Over half of Russians uncertain of tomorrow – poll

Kremlin and St. Basil's

(Interfax – MOSCOW, July 29, 2013) One in two Russians gives three (out of five) to the existing economic situation in the city, town or village where the respondent lives, the majority do not feel confidence in tomorrow and their social activity is decreasing, Levada Center sociologists told Interfax.

According to the results of the poll held on July 18-22 among 1,600 Russians, 50% respondents assessed the current economic state in the country as average, 34% as bad and only 11% as good.

Over a half of Russians (58%) say they are not certain of tomorrow and 37% say they believe in better tomorrow, Levada Center said.

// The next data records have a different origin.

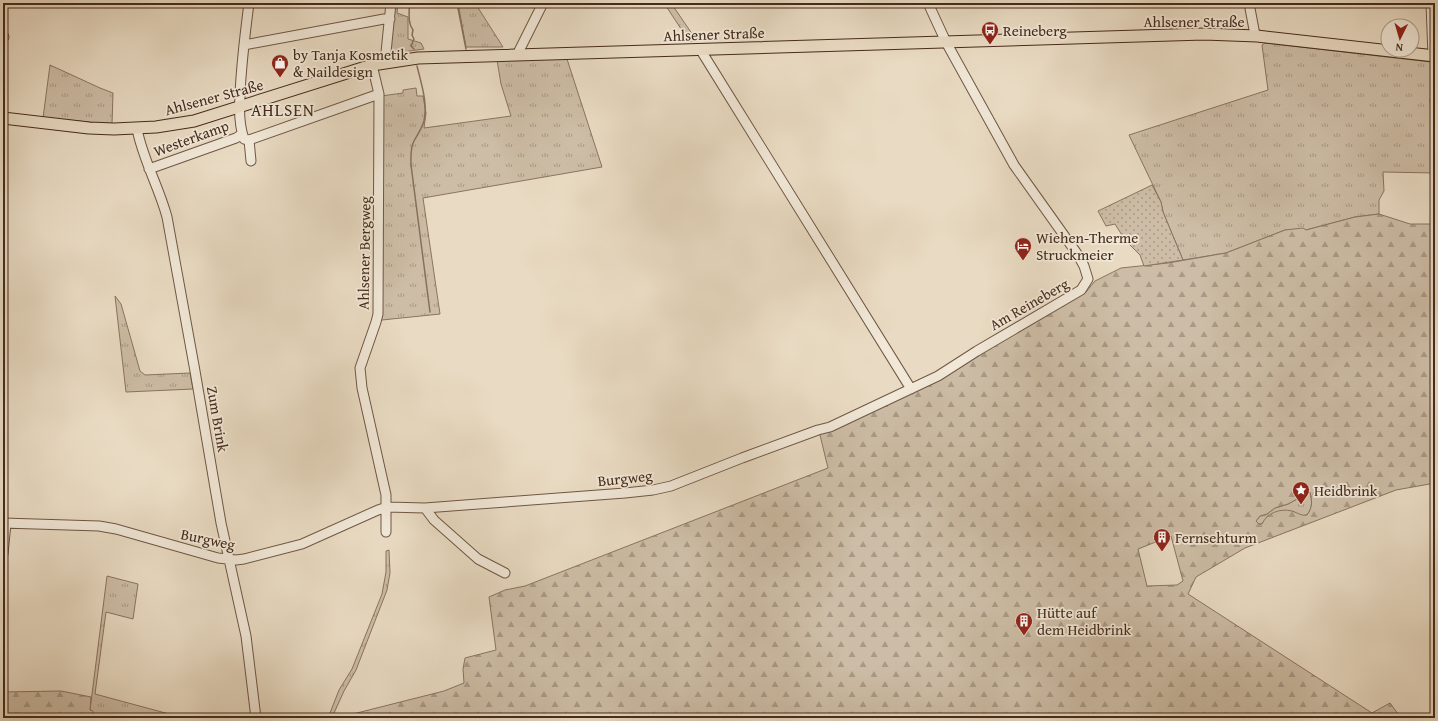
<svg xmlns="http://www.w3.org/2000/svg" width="1438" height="721" viewBox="0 0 1438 721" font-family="'Gentium Book Plus',serif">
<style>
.grass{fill:url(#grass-tufts);stroke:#8a7460}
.forest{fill:url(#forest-firs);stroke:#8a7460;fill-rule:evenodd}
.garden{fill:url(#garden-dots);stroke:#8a7460}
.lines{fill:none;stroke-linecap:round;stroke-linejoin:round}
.stream{stroke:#87715d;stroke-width:1.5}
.minor-casing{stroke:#6f5744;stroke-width:11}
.major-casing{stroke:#462b1a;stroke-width:13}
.minor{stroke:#f1e8d8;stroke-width:9}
.major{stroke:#e9dbc3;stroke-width:11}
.labels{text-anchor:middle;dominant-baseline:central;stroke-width:3.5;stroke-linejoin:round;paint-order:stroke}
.street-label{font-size:15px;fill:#462b1a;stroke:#f1e8d8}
.poi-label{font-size:15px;fill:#462b1a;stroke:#f1e8d8;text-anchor:start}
.quarter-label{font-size:17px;letter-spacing:1px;fill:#462b1a;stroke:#f1e8d8}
</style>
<defs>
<pattern id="grass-tufts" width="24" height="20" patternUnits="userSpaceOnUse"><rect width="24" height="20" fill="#cdbda6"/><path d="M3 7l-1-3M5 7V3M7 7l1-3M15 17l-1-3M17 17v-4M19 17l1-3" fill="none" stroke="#a89a86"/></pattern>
<pattern id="forest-firs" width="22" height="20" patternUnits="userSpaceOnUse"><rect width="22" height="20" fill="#cdbda6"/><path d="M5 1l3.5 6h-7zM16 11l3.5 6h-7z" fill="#a89a86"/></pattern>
<pattern id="garden-dots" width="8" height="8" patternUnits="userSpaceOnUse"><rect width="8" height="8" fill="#cdbda6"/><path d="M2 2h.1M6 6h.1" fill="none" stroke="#a89a86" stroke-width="1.8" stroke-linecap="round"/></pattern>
</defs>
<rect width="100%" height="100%" fill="#e9dbc3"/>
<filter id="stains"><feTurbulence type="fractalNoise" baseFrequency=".005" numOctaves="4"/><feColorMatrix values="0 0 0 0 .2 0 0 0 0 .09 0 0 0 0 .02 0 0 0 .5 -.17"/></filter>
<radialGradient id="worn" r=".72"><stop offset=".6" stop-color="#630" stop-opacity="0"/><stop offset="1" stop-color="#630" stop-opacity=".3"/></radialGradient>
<path class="grass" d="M393 3H398L397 13 408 17V39L421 43 424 49 388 54Z
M458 3H475L503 47H466Z
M664 3H671L697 41H689Z
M1265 43 1431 62 1433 67 1435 99H1430L1434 153H1435V173L1383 172 1384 191 1379 200V214L1355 217 1306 230H1285L1226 253 1183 260 1163 212 1161 202 1129 135 1268 90 1262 45Z
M567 59 602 167 423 198 440 314 382 320 380 318 381 96 403 93V90L416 88 417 96H423L426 113 424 128 511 116 501 84 497 60Z
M50 65 100 88 113 93 112 124 43 118Z
M115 296 121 304 140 371 145 375 190 373 193 389 126 392Z
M1310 492C1312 501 1313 507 1307 515L1301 516 1294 512 1264 521 1262 524H1259L1256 521 1260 516 1267 514 1275 508 1288 504Z
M389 550 390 573 387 590 356 670 344 691 334 713V718H328L339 690 352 669 382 594 386 572V551Z
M107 576 138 584 133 619 106 612 95 694 184 718H101L93 715 90 710Z"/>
<path class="forest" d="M1379 214 1410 224H1435V483L1396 490 1245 548 1196 577 1188 594 1372 713 1390 703 1401 718H337L444 691 464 683 463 669 465 658 496 650 489 597 505 590 525 586 828 468 819 431 978 353 1086 292 1095 281 1121 268 1168 263 1226 253 1285 230 1303 228 1306 230 1355 217ZM1310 492C1312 501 1313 507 1307 515 1301 516 1298 513 1292 511 1280 508 1267 513 1262 524H1259L1256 521 1260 516 1267 514 1275 508 1288 504ZM1171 536 1183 581 1177 585 1147 586 1138 549Z
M61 691 91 697 90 710 93 711V715L101 718H3V692Z"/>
<path class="garden" d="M1152 185 1161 202 1163 212 1183 260 1144 266 1140 255 1125 240 1115 224 1106 226 1098 211Z"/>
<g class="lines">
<path class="stream" d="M409 3C410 12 407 22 413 30L412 35 414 39 411 46 414 49
M457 3 466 49
M417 66C421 83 428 103 424 121 422 128 418 134 414 141 410 148 411 157 411 165L430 312"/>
<g class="minor-casing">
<path id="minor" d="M249 3C245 34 241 65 240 96 239 110 239 125 244 139L249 140 379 94
M1249 3 1255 35
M1431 3 1433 56 1435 60
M3 36 4 37
M244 45 384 19H390
M700 49 911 389
M517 55 543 3
M385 62 391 3
M372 65 379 94 378 314 376 322 360 368 362 388 386 495V532
M137 129C143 160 159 187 167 217L195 371 221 523 246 636 256 718
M249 140 251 161
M149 169 236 138 242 134
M425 508 434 520 478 559 505 573
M3 523 99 526 116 529 218 558 236 560 244 559 302 544 378 510 387 507 425 508 625 493 653 490 671 486 742 458 818 430 830 427 938 376 977 351 1081 290 1088 279 1084 266 1078 255 1014 165 946 42 928 3
M3 554 6 523"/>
</g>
<g class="major-casing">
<path id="major" d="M3 118 89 128 114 129 156 127 194 121 372 65 418 58 1204 34 1257 36 1435 56"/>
</g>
<use href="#minor" class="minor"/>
<use href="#major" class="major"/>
</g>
<defs>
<g id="bus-pin" transform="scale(0.9)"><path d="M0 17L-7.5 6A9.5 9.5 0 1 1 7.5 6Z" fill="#8f2418" stroke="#f1e8d8"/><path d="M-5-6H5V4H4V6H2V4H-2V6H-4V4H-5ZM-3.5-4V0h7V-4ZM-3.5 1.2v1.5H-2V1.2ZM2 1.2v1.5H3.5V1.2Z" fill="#fff"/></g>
<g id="shop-pin" transform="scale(0.9)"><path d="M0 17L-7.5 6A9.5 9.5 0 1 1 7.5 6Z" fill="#8f2418" stroke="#f1e8d8"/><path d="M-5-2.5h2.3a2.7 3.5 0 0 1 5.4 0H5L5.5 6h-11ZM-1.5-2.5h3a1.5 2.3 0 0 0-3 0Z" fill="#fff"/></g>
<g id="hotel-pin" transform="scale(0.9)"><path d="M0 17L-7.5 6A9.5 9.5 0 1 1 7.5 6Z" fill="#8f2418" stroke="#f1e8d8"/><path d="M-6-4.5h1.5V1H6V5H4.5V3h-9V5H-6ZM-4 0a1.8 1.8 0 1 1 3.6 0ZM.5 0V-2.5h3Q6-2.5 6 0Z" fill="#fff"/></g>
<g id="sight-pin" transform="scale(0.9)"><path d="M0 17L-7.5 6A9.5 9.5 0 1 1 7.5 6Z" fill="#8f2418" stroke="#f1e8d8"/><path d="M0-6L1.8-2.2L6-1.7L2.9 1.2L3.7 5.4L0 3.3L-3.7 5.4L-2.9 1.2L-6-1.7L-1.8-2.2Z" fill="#fff"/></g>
<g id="building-pin" transform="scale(0.9)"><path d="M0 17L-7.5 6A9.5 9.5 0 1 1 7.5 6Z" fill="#8f2418" stroke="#f1e8d8"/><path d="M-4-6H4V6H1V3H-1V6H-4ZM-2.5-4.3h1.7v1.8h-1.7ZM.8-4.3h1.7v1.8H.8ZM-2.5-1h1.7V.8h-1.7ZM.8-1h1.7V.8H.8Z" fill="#fff"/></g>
</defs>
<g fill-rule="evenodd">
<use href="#bus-pin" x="990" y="30"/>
<use href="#shop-pin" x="280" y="63"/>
<use href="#hotel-pin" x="1023" y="246"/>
<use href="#sight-pin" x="1301" y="490"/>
<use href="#building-pin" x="1162" y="537"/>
<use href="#building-pin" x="1024" y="621"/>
</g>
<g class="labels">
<g class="street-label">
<text x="1194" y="21">Ahlsener Straße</text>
<text transform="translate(714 34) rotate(-2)">Ahlsener Straße</text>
<text transform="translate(214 97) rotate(-15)">Ahlsener Straße</text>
<text transform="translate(191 138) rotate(-20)">Westerkamp</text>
<text transform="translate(364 253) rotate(-89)">Ahlsener Bergweg</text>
<text transform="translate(1029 304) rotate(-30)">Am Reineberg</text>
<text transform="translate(218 419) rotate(80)">Zum Brink</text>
<text transform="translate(625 478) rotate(-6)">Burgweg</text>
<text transform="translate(208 539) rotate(12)">Burgweg</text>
</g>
<g class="poi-label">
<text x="1003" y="30">Reineberg</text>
<text x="293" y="54">by Tanja Kosmetik<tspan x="293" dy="17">&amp; Naildesign</tspan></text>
<text x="1036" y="237">Wiehen-Therme<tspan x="1036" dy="17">Struckmeier</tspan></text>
<text x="1314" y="490">Heidbrink</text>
<text x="1175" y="537">Fernsehturm</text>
<text x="1037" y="612">Hütte auf<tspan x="1037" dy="17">dem Heidbrink</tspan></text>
</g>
<g class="quarter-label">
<text x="283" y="109">AHLSEN</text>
</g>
</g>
<rect width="1438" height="721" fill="none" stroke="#e9dbc3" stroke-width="16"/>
<rect x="4" y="4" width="1430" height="713" fill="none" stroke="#462b1a" stroke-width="2"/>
<rect x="8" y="8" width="1422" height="705" fill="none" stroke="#462b1a"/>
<g transform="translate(1400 38) rotate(185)"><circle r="19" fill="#f1e8d8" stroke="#ad9c8c"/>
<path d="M0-3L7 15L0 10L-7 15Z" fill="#8f2418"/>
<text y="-6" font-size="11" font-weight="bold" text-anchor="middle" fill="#462b1a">N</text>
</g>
<rect width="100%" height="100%" filter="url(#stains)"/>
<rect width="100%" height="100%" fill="url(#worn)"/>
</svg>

When asked by sociologists to evaluate the financial state of their families, almost two thirds (61%) of respondents said it was average, 25% said it was bad and 14% said it was good.

At the same time, the number of Russians happy with their lives decreased from 45% in 2012 to 32% in July 2013. The share of those not happy with their lives grew from 19% to 23%, while the number of Russians who “are partially happy and partially not” increased from 36% to 45%.

Forty nine per cent respondents said the current live was difficult but bearable, while 31% said “everything is not that bad and one can live.” Sixteen percent said it was impossible to live the life they had. According to sociologists, the figures deteriorated with 51%, 31% and 14% in 2012, respectively.

The attitude of Russians to difficulties in life changed in the past year, the poll showed. The number of respondents who have to take any possibility to make money to provide bearable life to themselves and their families grew from 24% to 31%. The share of those whose life remained the same decreased from 31% to 27% and of those who managed to use new opportunities to achieve more in life from 12% to 10%. More respondents (9%) said they could not adjust to the current life, while only 7% shared this stance in 2012.

At the same time, the share of respondents, who had to give up their usual lifestyle and limit themselves in many things, went down from 22% to 20%, Levada Center told Interfax.